# MX7 Transmission question



## NismoSileighty (Feb 26, 2004)

Before i get flamed i already searched for this and couldnt find much information.

The MX7 transmission found on the RB25DET R33 Skyline Gts-T. would that be able to to be mated to the SR20 engines ( any generation of RWD sr20's)

If so how much would i be looking at and would the transmission off of a S14 be more cost effective.

Thanks in Advance for your anticipated cooperation.


P.S. This would be going into an S13


----------



## Nizmodore (May 9, 2003)

I called it the MX7 in my sticky becasue I don't know the actual code. I *think* its called the FW5. The MX7 is the manual gearbox for the VL Commodore Turbo, and unless you live in australia, (even then they are as rare as) don't bother.....still they are a VERY stong gearbox....drag racers love 'em

The GTS-T R33 unit is the same as the MX7 but has twin ring syncros ( a Bork rings, then a metal cone and another ring, so it has two friction surfaces on the syncro instead of one) 

...But onto the question!

Yes you can but you'll need a custom front houseing, what you need to do (well the easiest method) is to cut the front of the houseing (where the box joins the engine) off the MX7/R33 unit, and tig weld the same part of the SR20DET (FS5) box onto the front of the MX7/R33 unit.....presto!

Other mods that need to be done are a new gearbox crossmember and you *may* need to enlarge your trans tunner, either by a cut and shut or "massage" it with a big hammer....
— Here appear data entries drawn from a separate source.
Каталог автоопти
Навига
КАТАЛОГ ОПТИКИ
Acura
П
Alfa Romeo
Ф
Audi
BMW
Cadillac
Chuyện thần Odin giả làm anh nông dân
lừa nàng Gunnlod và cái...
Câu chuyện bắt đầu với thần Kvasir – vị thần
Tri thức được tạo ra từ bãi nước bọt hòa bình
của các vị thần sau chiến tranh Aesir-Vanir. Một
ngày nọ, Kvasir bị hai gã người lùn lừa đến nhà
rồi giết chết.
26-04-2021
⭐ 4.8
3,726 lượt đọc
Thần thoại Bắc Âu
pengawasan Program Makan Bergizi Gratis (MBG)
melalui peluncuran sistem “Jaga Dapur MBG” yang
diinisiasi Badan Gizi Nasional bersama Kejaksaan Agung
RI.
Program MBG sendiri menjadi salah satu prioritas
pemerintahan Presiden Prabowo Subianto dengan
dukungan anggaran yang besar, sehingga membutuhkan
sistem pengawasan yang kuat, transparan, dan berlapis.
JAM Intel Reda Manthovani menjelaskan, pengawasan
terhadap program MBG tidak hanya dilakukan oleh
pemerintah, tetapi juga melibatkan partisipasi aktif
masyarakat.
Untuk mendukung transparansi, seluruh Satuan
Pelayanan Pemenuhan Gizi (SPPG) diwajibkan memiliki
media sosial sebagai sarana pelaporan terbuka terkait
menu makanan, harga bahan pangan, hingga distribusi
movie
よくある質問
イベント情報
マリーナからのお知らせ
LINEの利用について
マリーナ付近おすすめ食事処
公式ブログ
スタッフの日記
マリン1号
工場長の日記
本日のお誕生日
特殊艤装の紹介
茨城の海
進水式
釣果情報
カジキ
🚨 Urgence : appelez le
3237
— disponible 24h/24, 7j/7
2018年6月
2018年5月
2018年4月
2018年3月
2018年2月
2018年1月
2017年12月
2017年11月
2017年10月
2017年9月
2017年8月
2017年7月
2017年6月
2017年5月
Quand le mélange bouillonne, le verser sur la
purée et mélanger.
The gear stick position is the same, but you need a new hydraulic clutch slave cylinder (if you use a R33 one, anway they are only around $10AUS)


----------



## NismoSileighty (Feb 26, 2004)

Thank you for the Info  now one more question.. which one has better gearing the R33 trans or the S14 trans? i wanna know cause im looking for good gearing for autoX


----------



## OldBrit (Dec 6, 2003)

Nismodore said:


> cut the front of the houseing (where the box joins the engine) off the MX7/R33 unit, and tig weld the same part of the SR20DET (FS5) box onto the front of the MX7/R33


I have never heard of that idea for mating a gearbox to an engine but, I like it!


----------



## Enthalpy (Mar 17, 2004)

Nizmodore.

the actual tranny is a R30A family tranny. there are top shift and rear shift varieties. top shift is hte RB rear shift is the VG30DE/DETT


----------



## Nizmodore (May 9, 2003)

Enthalpy said:


> Nizmodore.
> 
> the actual tranny is a R30A family tranny. there are top shift and rear shift varieties. top shift is hte RB rear shift is the VG30DE/DETT


Hmmmm I've never run across them being called that before........Where did you get that information? 

Always wanting to learn sumthing new


----------